* Entries taken from a collection:
==============================
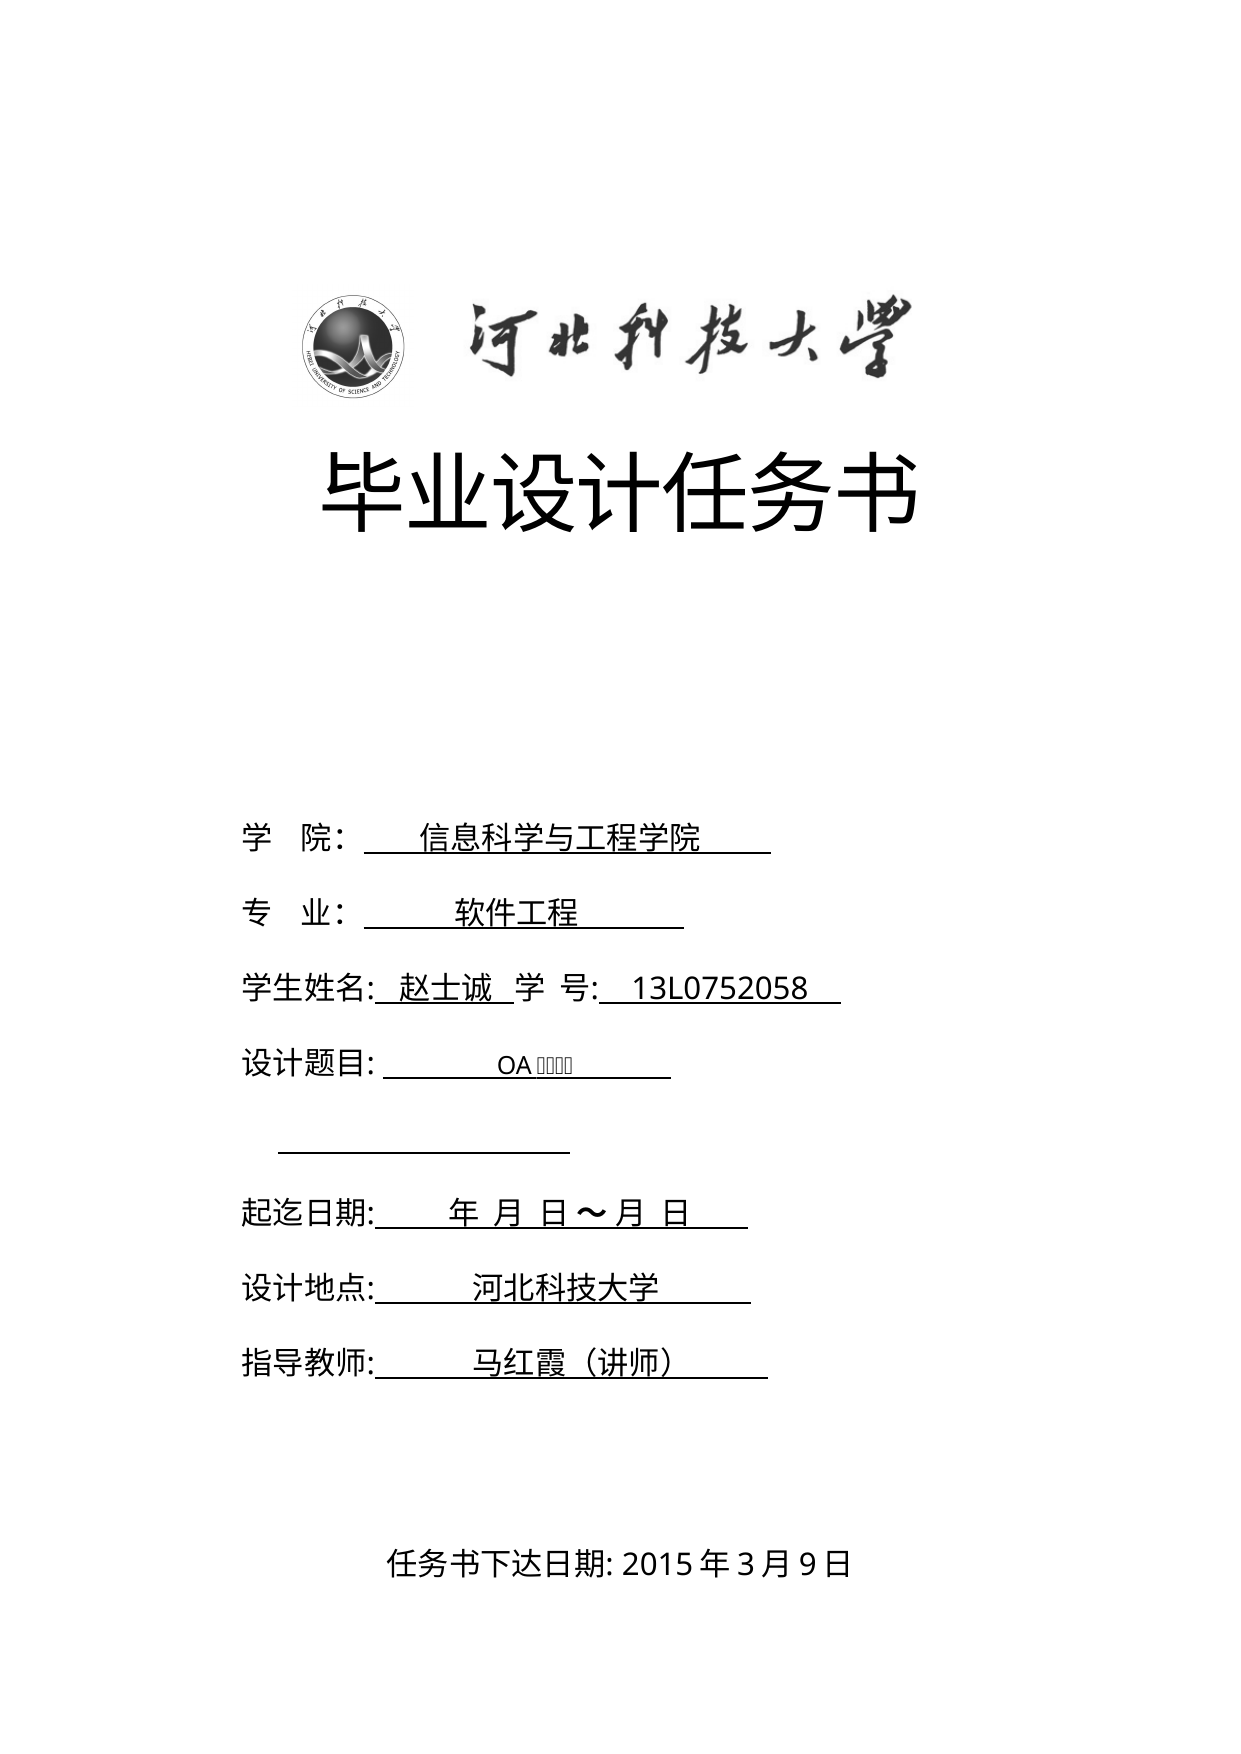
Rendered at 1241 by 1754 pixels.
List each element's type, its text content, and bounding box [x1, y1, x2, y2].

text 毕业设计任务书 [148, 424, 1092, 551]
text 指导教师: 马红霞（讲师） [148, 1314, 1092, 1389]
text 任务书下达日期: 2015年3月9日 [148, 1539, 1092, 1585]
text 专 业： 软件工程 [148, 864, 1092, 939]
text 设计题目: OA办公系统 [148, 1014, 1092, 1089]
text 学生姓名: 赵士诚 学 号: 13L0752058 [148, 939, 1092, 1014]
text 起迄日期: 年 月 日 ～ 月 日 [148, 1164, 1092, 1239]
text 设计地点: 河北科技大学 [148, 1239, 1092, 1314]
text 学 院： 信息科学与工程学院 [148, 789, 1092, 864]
==============================
* STATED EXERCISE:
Copy every row above word for word, leaving out the pictures.

* TASK ANSWER:
Rendered at 1241 by 1754 pixels.
List each element's type, its text content, and bounding box [x1, y1, x2, y2].

text 毕业设计任务书 [148, 424, 1092, 551]
text 指导教师: 马红霞（讲师） [148, 1314, 1092, 1389]
text 任务书下达日期: 2015年3月9日 [148, 1539, 1092, 1585]
text 专 业： 软件工程 [148, 864, 1092, 939]
text 设计题目: OA办公系统 [148, 1014, 1092, 1089]
text 学生姓名: 赵士诚 学 号: 13L0752058 [148, 939, 1092, 1014]
text 起迄日期: 年 月 日 ～ 月 日 [148, 1164, 1092, 1239]
text 设计地点: 河北科技大学 [148, 1239, 1092, 1314]
text 学 院： 信息科学与工程学院 [148, 789, 1092, 864]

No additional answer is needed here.